Consignes:
[a] Répondez à ces questions sur l'article consacré aux juifs marocains d'Israël :
(i) Qui est le secrétaire général du Parti Authenticité et Modernité ?
(ii) Combien de personnes ayant la citoyenneté marocaine vivent en Israël ?
(iii) À quel journal Simon Skira s'est-il confié ?
[b] Reproduisez fidèlement le passage de l'article consacré aux juifs marocains d'Israël qui va de "La proposition visant" jusqu'à "l’agenda du Parlement." inclus.

Source:
Juifs marocains d’Israël, des citoyens comme les autres ?
La proposition visant à dépouiller les juifs marocains installés à Jérusalem ou dans les implantations israéliennes de leur citoyenneté marocaine a provoqué un grand émoi. Avant que cette suggestion ne soit “retirée” de l’agenda du Parlement.
La proposition de loi évoquée par Ilyas Omari, le secrétaire général du Parti Authenticité et Modernité (PAM) après sa rencontre avec le chef politique du Hamas, Khaled Mechaal, avait provoqué l’ire des intéressés avant de faire l’objet d’une mobilisation sans précédent des juifs marocains dans le monde. Depuis, il semble que ce lobbying intensif ait porté ses fruits. A commencer par l’entrisme de Simon Skira, le secrétaire général de la Fédération des juifs du Maroc en France, qui avait mis en exergue la situation délicate et peu enviable des 800 000 personnes ayant la citoyenneté marocaine et vivant en Israël. Skira avait confié au Times of Israël qu’il avait expliqué au secrétaire général du parti marocain que “les citoyens marocains vivant dans les implantations le faisaient simplement parce que c’était moins cher et qu’ils ne peuvent pas se permettre de vivre ailleurs. Le gouvernement les a envoyés vivre là-bas. Bibi (le Premier ministre Benyamin Netanyahou) leur offre des appartements pour 1 000 shekels ! (environ 30 euros, ndlr)”, a-t-il ajouté. Si Omari s’est senti pousser des ailes pour faire une telle proposition au chef du Hamas, c’est que le leader du PAM, qui se rêve en “Benkirane”de la modernité n’a pas pu résister à l’envie de sauter sur une offre au parfum salafiste prononcé, et donc sur l’opportunité de battre les islamistes sur leur propre terrain. L’occasion de surfer sur les poncifs était trop belle. Sauf que le ténor populiste fut vite obligé d’admettre que la langue de bois à usage interne ne passe par forcément à tous les coups et il s’est vite résigné à mettre un bémol à ses rodomontades devant la levée de boucliers juifs marocains.

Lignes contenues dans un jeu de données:
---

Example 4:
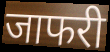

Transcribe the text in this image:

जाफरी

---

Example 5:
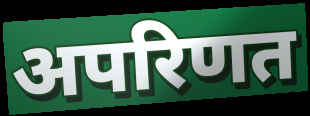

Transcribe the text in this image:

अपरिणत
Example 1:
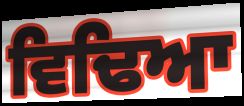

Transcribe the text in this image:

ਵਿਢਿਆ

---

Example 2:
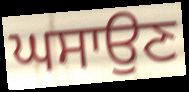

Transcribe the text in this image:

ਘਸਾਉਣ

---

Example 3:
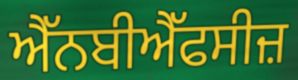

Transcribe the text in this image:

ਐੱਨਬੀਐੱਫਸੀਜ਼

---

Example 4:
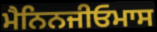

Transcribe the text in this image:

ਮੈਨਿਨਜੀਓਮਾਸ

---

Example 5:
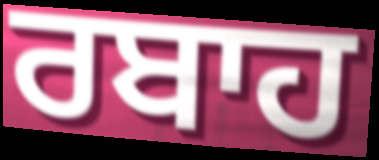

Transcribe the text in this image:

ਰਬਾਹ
==
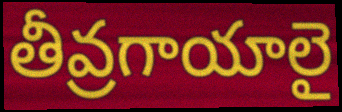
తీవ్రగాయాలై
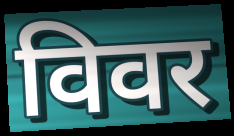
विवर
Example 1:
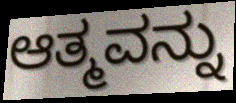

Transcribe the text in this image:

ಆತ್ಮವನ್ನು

Corrigé:
[a]
(i) Ilyas Omari
(ii) 800 000
(iii) Au Times of Israël

[b]
La proposition visant à dépouiller les juifs marocains installés à Jérusalem ou dans les implantations israéliennes de leur citoyenneté marocaine a provoqué un grand émoi. Avant que cette suggestion ne soit “retirée” de l’agenda du Parlement.